[Problem] There is one span to output from the data below: the lines starting at the line with "vfov_deg: 4.9" and ending at the line with "focal_mm: 210". Output it exactly, ends included, nothing more.

*** Exercise input ***

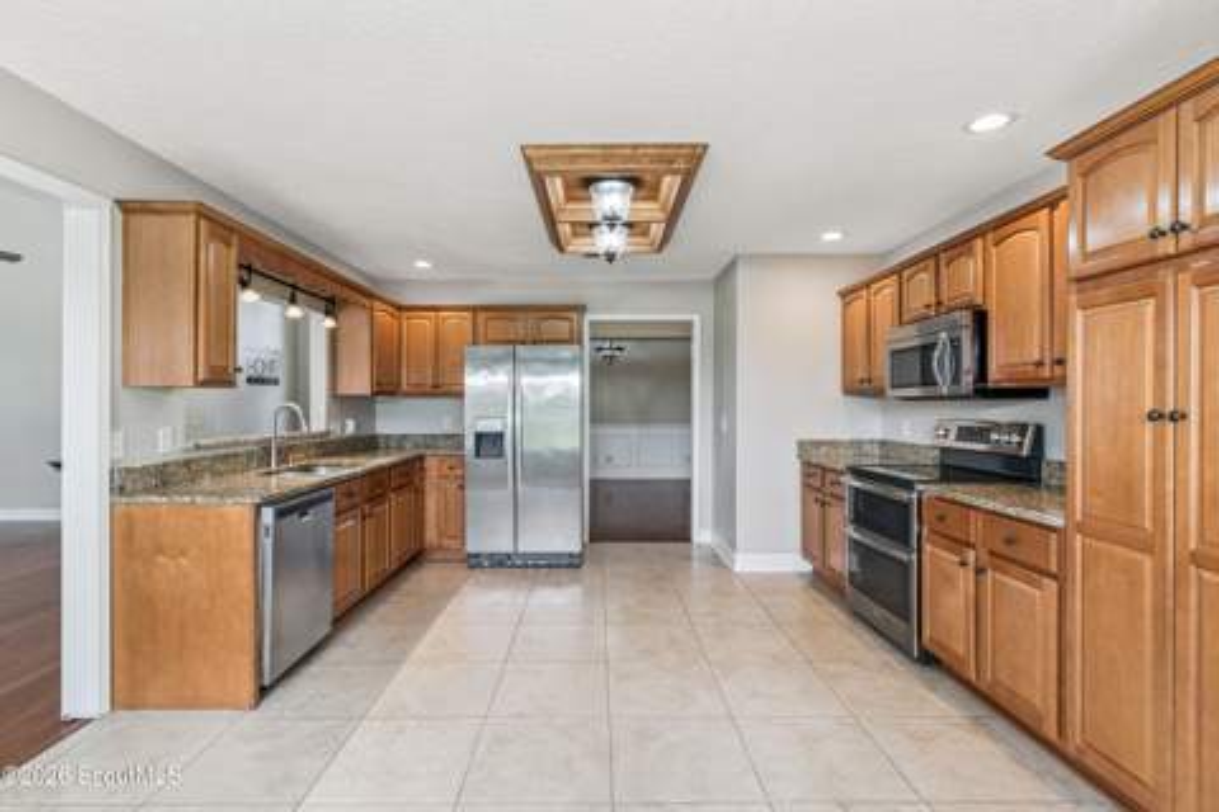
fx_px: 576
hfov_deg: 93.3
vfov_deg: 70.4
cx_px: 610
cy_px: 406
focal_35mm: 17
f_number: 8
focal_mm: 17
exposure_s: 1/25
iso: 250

*** End of Exercise input ***
*** Exercise input ***

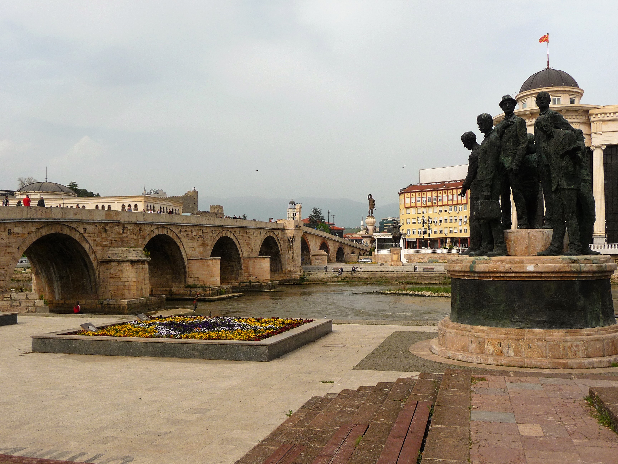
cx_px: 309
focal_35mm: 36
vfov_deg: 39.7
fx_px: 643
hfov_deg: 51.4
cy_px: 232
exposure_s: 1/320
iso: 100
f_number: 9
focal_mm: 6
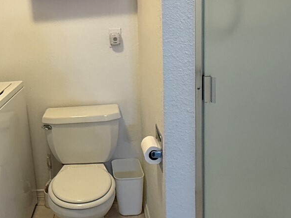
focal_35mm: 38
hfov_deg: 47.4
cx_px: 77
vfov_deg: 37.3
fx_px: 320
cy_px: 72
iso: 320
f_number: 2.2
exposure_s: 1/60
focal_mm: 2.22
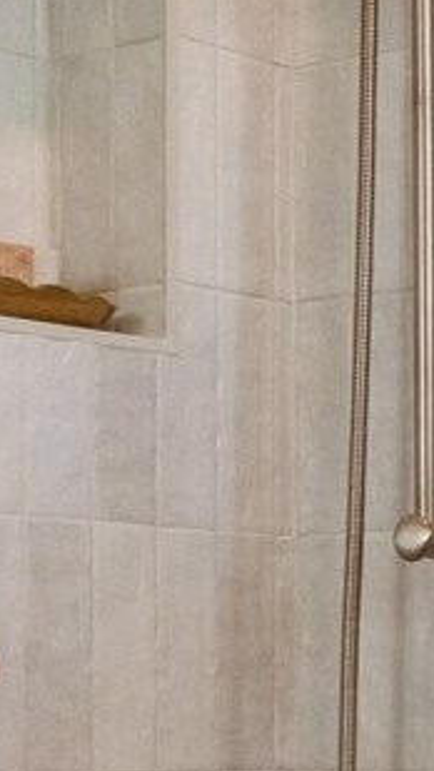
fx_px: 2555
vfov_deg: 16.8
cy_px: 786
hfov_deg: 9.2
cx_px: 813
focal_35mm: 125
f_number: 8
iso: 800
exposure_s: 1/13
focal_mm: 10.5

*** End of Exercise input ***
*** Exercise input ***

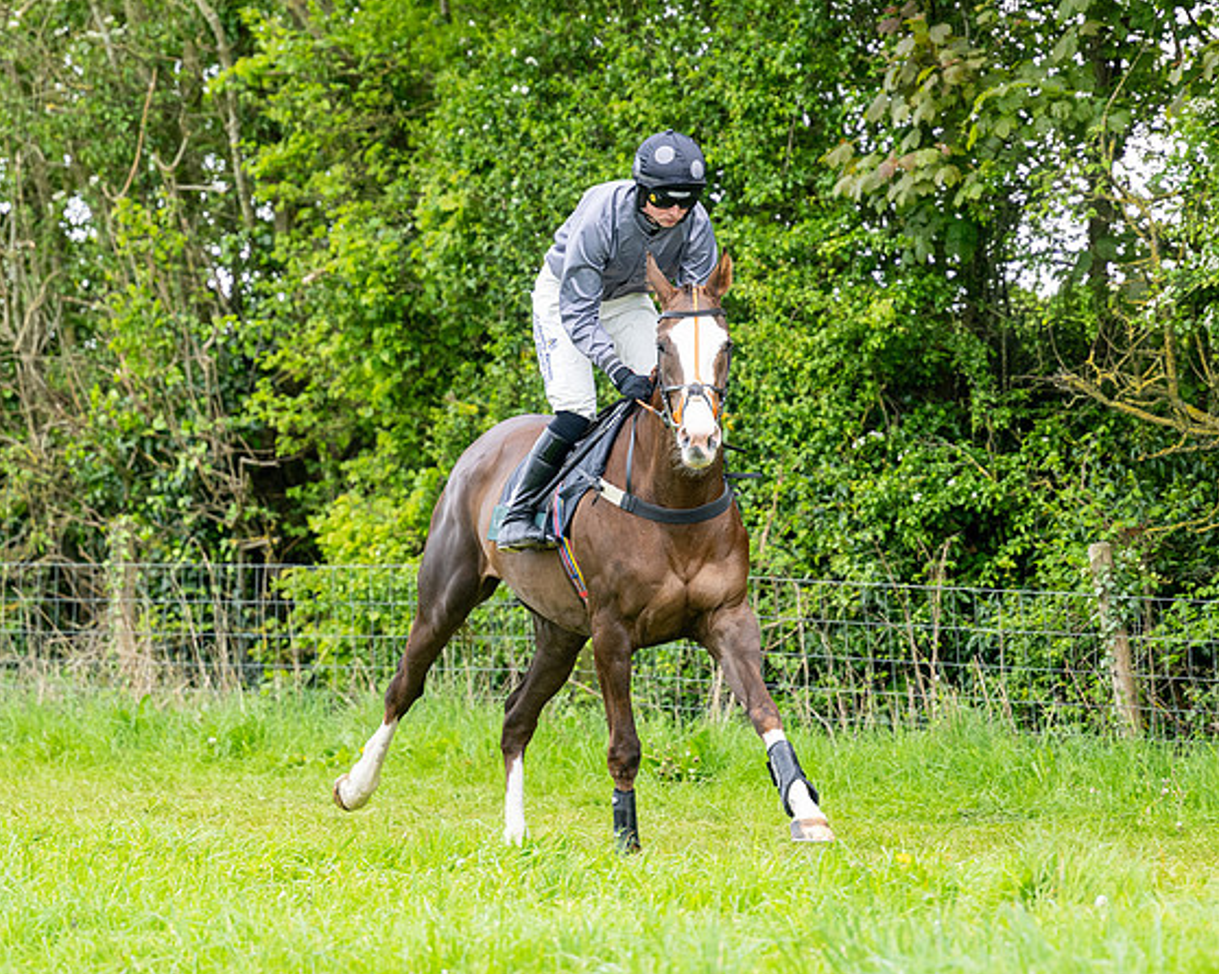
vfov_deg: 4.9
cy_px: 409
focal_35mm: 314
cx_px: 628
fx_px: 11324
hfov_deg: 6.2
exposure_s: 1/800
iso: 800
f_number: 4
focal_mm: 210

*** End of Exercise input ***

[Written response]
vfov_deg: 4.9
cy_px: 409
focal_35mm: 314
cx_px: 628
fx_px: 11324
hfov_deg: 6.2
exposure_s: 1/800
iso: 800
f_number: 4
focal_mm: 210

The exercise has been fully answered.